| Given records |

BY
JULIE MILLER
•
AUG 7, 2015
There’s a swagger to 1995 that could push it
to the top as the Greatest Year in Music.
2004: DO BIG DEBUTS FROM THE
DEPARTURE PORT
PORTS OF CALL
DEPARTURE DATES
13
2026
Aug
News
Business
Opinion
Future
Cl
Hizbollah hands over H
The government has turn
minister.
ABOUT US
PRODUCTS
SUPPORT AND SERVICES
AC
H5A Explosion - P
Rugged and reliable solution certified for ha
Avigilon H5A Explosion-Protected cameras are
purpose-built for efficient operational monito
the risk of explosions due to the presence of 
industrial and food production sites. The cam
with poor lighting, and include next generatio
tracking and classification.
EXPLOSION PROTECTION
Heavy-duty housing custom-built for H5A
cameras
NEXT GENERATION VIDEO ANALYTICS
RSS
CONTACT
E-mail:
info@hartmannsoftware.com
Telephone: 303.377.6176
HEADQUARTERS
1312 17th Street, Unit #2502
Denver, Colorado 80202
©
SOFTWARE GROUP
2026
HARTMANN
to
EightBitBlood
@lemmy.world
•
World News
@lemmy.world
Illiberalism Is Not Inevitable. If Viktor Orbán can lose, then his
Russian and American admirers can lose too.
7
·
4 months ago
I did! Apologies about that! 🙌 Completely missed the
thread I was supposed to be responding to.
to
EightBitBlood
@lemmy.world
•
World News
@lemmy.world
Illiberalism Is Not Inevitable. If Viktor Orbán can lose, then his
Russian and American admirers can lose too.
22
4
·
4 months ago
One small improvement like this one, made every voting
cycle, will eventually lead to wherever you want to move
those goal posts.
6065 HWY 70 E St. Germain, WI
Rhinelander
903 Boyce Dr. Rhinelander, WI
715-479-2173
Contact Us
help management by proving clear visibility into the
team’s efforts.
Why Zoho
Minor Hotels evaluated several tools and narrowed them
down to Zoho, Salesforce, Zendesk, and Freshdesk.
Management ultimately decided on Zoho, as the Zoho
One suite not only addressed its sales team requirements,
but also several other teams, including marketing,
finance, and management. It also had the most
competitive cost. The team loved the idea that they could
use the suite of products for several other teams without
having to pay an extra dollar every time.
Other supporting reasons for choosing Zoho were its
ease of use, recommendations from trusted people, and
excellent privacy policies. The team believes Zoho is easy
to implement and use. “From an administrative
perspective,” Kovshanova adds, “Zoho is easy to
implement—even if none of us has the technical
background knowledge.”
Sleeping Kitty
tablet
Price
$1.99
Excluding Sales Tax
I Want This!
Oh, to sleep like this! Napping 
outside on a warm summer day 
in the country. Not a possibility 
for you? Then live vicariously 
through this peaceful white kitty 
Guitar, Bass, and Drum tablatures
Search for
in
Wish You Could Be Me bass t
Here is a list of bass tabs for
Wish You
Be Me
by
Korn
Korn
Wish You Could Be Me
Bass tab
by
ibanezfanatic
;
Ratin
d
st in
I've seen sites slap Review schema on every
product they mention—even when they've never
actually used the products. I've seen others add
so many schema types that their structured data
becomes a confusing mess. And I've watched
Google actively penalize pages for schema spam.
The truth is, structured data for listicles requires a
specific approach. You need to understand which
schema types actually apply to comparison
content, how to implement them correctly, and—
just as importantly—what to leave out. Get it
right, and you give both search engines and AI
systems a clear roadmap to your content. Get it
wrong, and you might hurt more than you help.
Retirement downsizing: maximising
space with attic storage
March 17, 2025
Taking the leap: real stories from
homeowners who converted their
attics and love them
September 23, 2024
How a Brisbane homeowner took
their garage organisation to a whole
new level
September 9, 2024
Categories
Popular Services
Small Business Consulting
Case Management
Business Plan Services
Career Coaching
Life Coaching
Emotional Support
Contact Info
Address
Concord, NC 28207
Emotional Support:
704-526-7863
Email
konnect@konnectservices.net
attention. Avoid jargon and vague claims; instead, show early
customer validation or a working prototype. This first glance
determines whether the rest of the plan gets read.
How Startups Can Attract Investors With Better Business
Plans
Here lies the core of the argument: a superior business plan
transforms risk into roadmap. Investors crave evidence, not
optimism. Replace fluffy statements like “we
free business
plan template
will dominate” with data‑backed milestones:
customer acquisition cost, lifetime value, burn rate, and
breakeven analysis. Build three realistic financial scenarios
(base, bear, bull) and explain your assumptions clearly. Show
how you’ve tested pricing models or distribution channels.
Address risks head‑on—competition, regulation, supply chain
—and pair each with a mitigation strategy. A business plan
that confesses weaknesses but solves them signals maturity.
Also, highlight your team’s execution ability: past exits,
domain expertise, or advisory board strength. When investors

| What you need to do |
All lines above should be output verbatim.

| Result of this task |
BY
JULIE MILLER
•
AUG 7, 2015
There’s a swagger to 1995 that could push it
to the top as the Greatest Year in Music.
2004: DO BIG DEBUTS FROM THE
DEPARTURE PORT
PORTS OF CALL
DEPARTURE DATES
13
2026
Aug
News
Business
Opinion
Future
Cl
Hizbollah hands over H
The government has turn
minister.
ABOUT US
PRODUCTS
SUPPORT AND SERVICES
AC
H5A Explosion - P
Rugged and reliable solution certified for ha
Avigilon H5A Explosion-Protected cameras are
purpose-built for efficient operational monito
the risk of explosions due to the presence of 
industrial and food production sites. The cam
with poor lighting, and include next generatio
tracking and classification.
EXPLOSION PROTECTION
Heavy-duty housing custom-built for H5A
cameras
NEXT GENERATION VIDEO ANALYTICS
RSS
CONTACT
E-mail:
info@hartmannsoftware.com
Telephone: 303.377.6176
HEADQUARTERS
1312 17th Street, Unit #2502
Denver, Colorado 80202
©
SOFTWARE GROUP
2026
HARTMANN
to
EightBitBlood
@lemmy.world
•
World News
@lemmy.world
Illiberalism Is Not Inevitable. If Viktor Orbán can lose, then his
Russian and American admirers can lose too.
7
·
4 months ago
I did! Apologies about that! 🙌 Completely missed the
thread I was supposed to be responding to.
to
EightBitBlood
@lemmy.world
•
World News
@lemmy.world
Illiberalism Is Not Inevitable. If Viktor Orbán can lose, then his
Russian and American admirers can lose too.
22
4
·
4 months ago
One small improvement like this one, made every voting
cycle, will eventually lead to wherever you want to move
those goal posts.
6065 HWY 70 E St. Germain, WI
Rhinelander
903 Boyce Dr. Rhinelander, WI
715-479-2173
Contact Us
help management by proving clear visibility into the
team’s efforts.
Why Zoho
Minor Hotels evaluated several tools and narrowed them
down to Zoho, Salesforce, Zendesk, and Freshdesk.
Management ultimately decided on Zoho, as the Zoho
One suite not only addressed its sales team requirements,
but also several other teams, including marketing,
finance, and management. It also had the most
competitive cost. The team loved the idea that they could
use the suite of products for several other teams without
having to pay an extra dollar every time.
Other supporting reasons for choosing Zoho were its
ease of use, recommendations from trusted people, and
excellent privacy policies. The team believes Zoho is easy
to implement and use. “From an administrative
perspective,” Kovshanova adds, “Zoho is easy to
implement—even if none of us has the technical
background knowledge.”
Sleeping Kitty
tablet
Price
$1.99
Excluding Sales Tax
I Want This!
Oh, to sleep like this! Napping 
outside on a warm summer day 
in the country. Not a possibility 
for you? Then live vicariously 
through this peaceful white kitty 
Guitar, Bass, and Drum tablatures
Search for
in
Wish You Could Be Me bass t
Here is a list of bass tabs for
Wish You
Be Me
by
Korn
Korn
Wish You Could Be Me
Bass tab
by
ibanezfanatic
;
Ratin
d
st in
I've seen sites slap Review schema on every
product they mention—even when they've never
actually used the products. I've seen others add
so many schema types that their structured data
becomes a confusing mess. And I've watched
Google actively penalize pages for schema spam.
The truth is, structured data for listicles requires a
specific approach. You need to understand which
schema types actually apply to comparison
content, how to implement them correctly, and—
just as importantly—what to leave out. Get it
right, and you give both search engines and AI
systems a clear roadmap to your content. Get it
wrong, and you might hurt more than you help.
Retirement downsizing: maximising
space with attic storage
March 17, 2025
Taking the leap: real stories from
homeowners who converted their
attics and love them
September 23, 2024
How a Brisbane homeowner took
their garage organisation to a whole
new level
September 9, 2024
Categories
Popular Services
Small Business Consulting
Case Management
Business Plan Services
Career Coaching
Life Coaching
Emotional Support
Contact Info
Address
Concord, NC 28207
Emotional Support:
704-526-7863
Email
konnect@konnectservices.net
attention. Avoid jargon and vague claims; instead, show early
customer validation or a working prototype. This first glance
determines whether the rest of the plan gets read.
How Startups Can Attract Investors With Better Business
Plans
Here lies the core of the argument: a superior business plan
transforms risk into roadmap. Investors crave evidence, not
optimism. Replace fluffy statements like “we
free business
plan template
will dominate” with data‑backed milestones:
customer acquisition cost, lifetime value, burn rate, and
breakeven analysis. Build three realistic financial scenarios
(base, bear, bull) and explain your assumptions clearly. Show
how you’ve tested pricing models or distribution channels.
Address risks head‑on—competition, regulation, supply chain
—and pair each with a mitigation strategy. A business plan
that confesses weaknesses but solves them signals maturity.
Also, highlight your team’s execution ability: past exits,
domain expertise, or advisory board strength. When investors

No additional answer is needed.